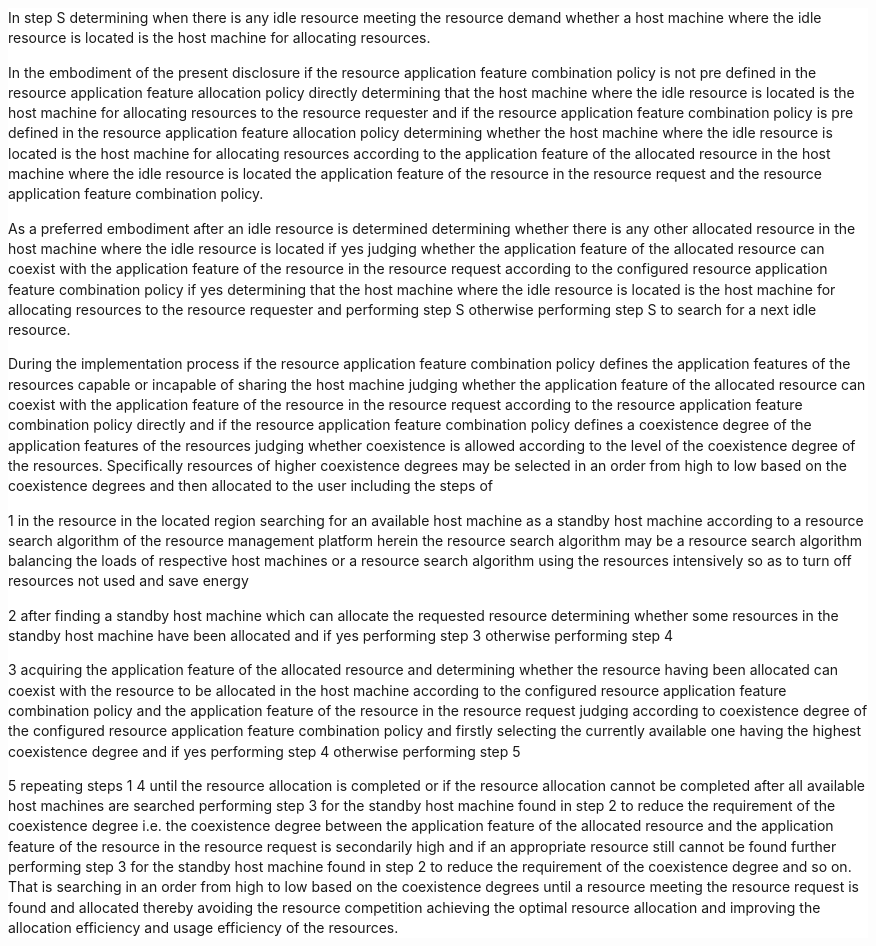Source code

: In step S determining when there is any idle resource meeting the resource demand whether a host machine where the idle resource is located is the host machine for allocating resources.

In the embodiment of the present disclosure if the resource application feature combination policy is not pre defined in the resource application feature allocation policy directly determining that the host machine where the idle resource is located is the host machine for allocating resources to the resource requester and if the resource application feature combination policy is pre defined in the resource application feature allocation policy determining whether the host machine where the idle resource is located is the host machine for allocating resources according to the application feature of the allocated resource in the host machine where the idle resource is located the application feature of the resource in the resource request and the resource application feature combination policy.

As a preferred embodiment after an idle resource is determined determining whether there is any other allocated resource in the host machine where the idle resource is located if yes judging whether the application feature of the allocated resource can coexist with the application feature of the resource in the resource request according to the configured resource application feature combination policy if yes determining that the host machine where the idle resource is located is the host machine for allocating resources to the resource requester and performing step S otherwise performing step S to search for a next idle resource.

During the implementation process if the resource application feature combination policy defines the application features of the resources capable or incapable of sharing the host machine judging whether the application feature of the allocated resource can coexist with the application feature of the resource in the resource request according to the resource application feature combination policy directly and if the resource application feature combination policy defines a coexistence degree of the application features of the resources judging whether coexistence is allowed according to the level of the coexistence degree of the resources. Specifically resources of higher coexistence degrees may be selected in an order from high to low based on the coexistence degrees and then allocated to the user including the steps of 

1 in the resource in the located region searching for an available host machine as a standby host machine according to a resource search algorithm of the resource management platform herein the resource search algorithm may be a resource search algorithm balancing the loads of respective host machines or a resource search algorithm using the resources intensively so as to turn off resources not used and save energy 

2 after finding a standby host machine which can allocate the requested resource determining whether some resources in the standby host machine have been allocated and if yes performing step 3 otherwise performing step 4 

3 acquiring the application feature of the allocated resource and determining whether the resource having been allocated can coexist with the resource to be allocated in the host machine according to the configured resource application feature combination policy and the application feature of the resource in the resource request judging according to coexistence degree of the configured resource application feature combination policy and firstly selecting the currently available one having the highest coexistence degree and if yes performing step 4 otherwise performing step 5 

5 repeating steps 1 4 until the resource allocation is completed or if the resource allocation cannot be completed after all available host machines are searched performing step 3 for the standby host machine found in step 2 to reduce the requirement of the coexistence degree i.e. the coexistence degree between the application feature of the allocated resource and the application feature of the resource in the resource request is secondarily high and if an appropriate resource still cannot be found further performing step 3 for the standby host machine found in step 2 to reduce the requirement of the coexistence degree and so on. That is searching in an order from high to low based on the coexistence degrees until a resource meeting the resource request is found and allocated thereby avoiding the resource competition achieving the optimal resource allocation and improving the allocation efficiency and usage efficiency of the resources.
━━━━━━━━━━
- _WHAT IS BEING ASKED_
Could you transcribe all of the data exactly and omit the pictures?

- _RESULT_
Source code

: In step S determining when there is any idle resource meeting the resource demand whether a host machine where the idle resource is located is the host machine for allocating resources.

In the embodiment of the present disclosure if the resource application feature combination policy is not pre defined in the resource application feature allocation policy directly determining that the host machine where the idle resource is located is the host machine for allocating resources to the resource requester and if the resource application feature combination policy is pre defined in the resource application feature allocation policy determining whether the host machine where the idle resource is located is the host machine for allocating resources according to the application feature of the allocated resource in the host machine where the idle resource is located the application feature of the resource in the resource request and the resource application feature combination policy.

As a preferred embodiment after an idle resource is determined determining whether there is any other allocated resource in the host machine where the idle resource is located if yes judging whether the application feature of the allocated resource can coexist with the application feature of the resource in the resource request according to the configured resource application feature combination policy if yes determining that the host machine where the idle resource is located is the host machine for allocating resources to the resource requester and performing step S otherwise performing step S to search for a next idle resource.

During the implementation process if the resource application feature combination policy defines the application features of the resources capable or incapable of sharing the host machine judging whether the application feature of the allocated resource can coexist with the application feature of the resource in the resource request according to the resource application feature combination policy directly and if the resource application feature combination policy defines a coexistence degree of the application features of the resources judging whether coexistence is allowed according to the level of the coexistence degree of the resources. Specifically resources of higher coexistence degrees may be selected in an order from high to low based on the coexistence degrees and then allocated to the user including the steps of 

1 in the resource in the located region searching for an available host machine as a standby host machine according to a resource search algorithm of the resource management platform herein the resource search algorithm may be a resource search algorithm balancing the loads of respective host machines or a resource search algorithm using the resources intensively so as to turn off resources not used and save energy 

2 after finding a standby host machine which can allocate the requested resource determining whether some resources in the standby host machine have been allocated and if yes performing step 3 otherwise performing step 4 

3 acquiring the application feature of the allocated resource and determining whether the resource having been allocated can coexist with the resource to be allocated in the host machine according to the configured resource application feature combination policy and the application feature of the resource in the resource request judging according to coexistence degree of the configured resource application feature combination policy and firstly selecting the currently available one having the highest coexistence degree and if yes performing step 4 otherwise performing step 5 

5 repeating steps 1 4 until the resource allocation is completed or if the resource allocation cannot be completed after all available host machines are searched performing step 3 for the standby host machine found in step 2 to reduce the requirement of the coexistence degree i.e. the coexistence degree between the application feature of the allocated resource and the application feature of the resource in the resource request is secondarily high and if an appropriate resource still cannot be found further performing step 3 for the standby host machine found in step 2 to reduce the requirement of the coexistence degree and so on. That is searching in an order from high to low based on the coexistence degrees until a resource meeting the resource request is found and allocated thereby avoiding the resource competition achieving the optimal resource allocation and improving the allocation efficiency and usage efficiency of the resources.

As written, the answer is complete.